Our gene-metabolite network-based regulation model showed that ccl2 and jun regulated each other and triggered activation of numerous signaling pathways. The increased expression of fabp4 and irg1 might inhibit cpt2 and cyp2j4, which collectively could lead to mitochondrial dysfunction and inflammatory responses. The significantly inhibited cpt2 and slc22a5 increases stearoyl carnitine, palmitoyl-L-carnitine and elaidic carnitine levels, which ultimately decrease fatty acid β-oxidation.27 Enhanced expression of irg1 may also inhibit the expression of slc25a20, thereby increasing serum levels of elaidic carnitine. The disturbances in this metabolic pathway are manifestations of mitochondrial dysfunction and abnormal fatty acid metabolism in NAFLD.
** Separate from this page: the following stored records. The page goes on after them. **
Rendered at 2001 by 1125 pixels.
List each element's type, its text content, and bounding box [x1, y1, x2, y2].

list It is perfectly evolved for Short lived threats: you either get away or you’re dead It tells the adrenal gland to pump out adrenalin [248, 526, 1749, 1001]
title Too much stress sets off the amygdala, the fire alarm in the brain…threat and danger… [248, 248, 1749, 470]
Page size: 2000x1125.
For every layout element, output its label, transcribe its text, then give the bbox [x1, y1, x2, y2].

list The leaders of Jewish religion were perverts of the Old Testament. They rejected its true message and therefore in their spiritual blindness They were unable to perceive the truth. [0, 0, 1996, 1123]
In addition, PPARα might regulate the transcription of cytochrome P450 families (CYPs).28 Our study demonstrated that PPARα indirectly associates with cyp2j4 through cyp4a14 and induces subsequent metabolic pathways that are involved in the inflammatory response and liver injury. The cyp2j sub-families catalyze many reactions involved in arachidonic acid metabolism and then promote the inflammatory response in hepatic and extra-hepatic tissues.29, 30 The increase in hepatic glutathione is a marker of oxidative stress,31 and the increase in phosphatidylcholine and phosphatidylethanolamine indicates abnormal arachidonic acid metabolism and autophagic regulation, which may induce the inflammatory response in NAFLD. The decrease in hepatic choline damages the hepatocellular membrane integrity and might lead to liver injury with abnormal bile secretion.

The potential limitations of our study are that the specific regulatory relationships between genes have not been elucidated in our study, and whether changes in the mRNA levels of certain genes and concentration of metabolites reflect processes that are secondary to disease pathogenesis is also an open question. Thus, the causality between these genetic/metabolic changes and NAFLD progression needs to be determined by specifically designed studies, which would be more persuasive if functional experiments would support our claims going forward.

In summary, the current study demonstrates that ccl2 and jun are key regulators in all three NAFLD phenotypes and lead to abnormal fatty acid metabolism and inflammatory response through activation of TNF, P53, NF-κB, chemokine, PPAR and TLR signaling pathways. The specifically regulated genes and metabolites in HFD, MCDD and HFD+STZ rats are involved in lipid and fatty acid metabolism, immune and inflammatory response, and response to insulin, respectively. These results provide functional network-based regulatory models in the context of different NAFLD phenotypes with data derived from liver transcriptomic analysis and liver and serum metabolomics. These aggregated data complement the adaptive genetic and metabolic pathways that are involved in NAFLD and help us better understand the genetic and metabolic features in this disease with hepatic and extra-hepatic manifestations.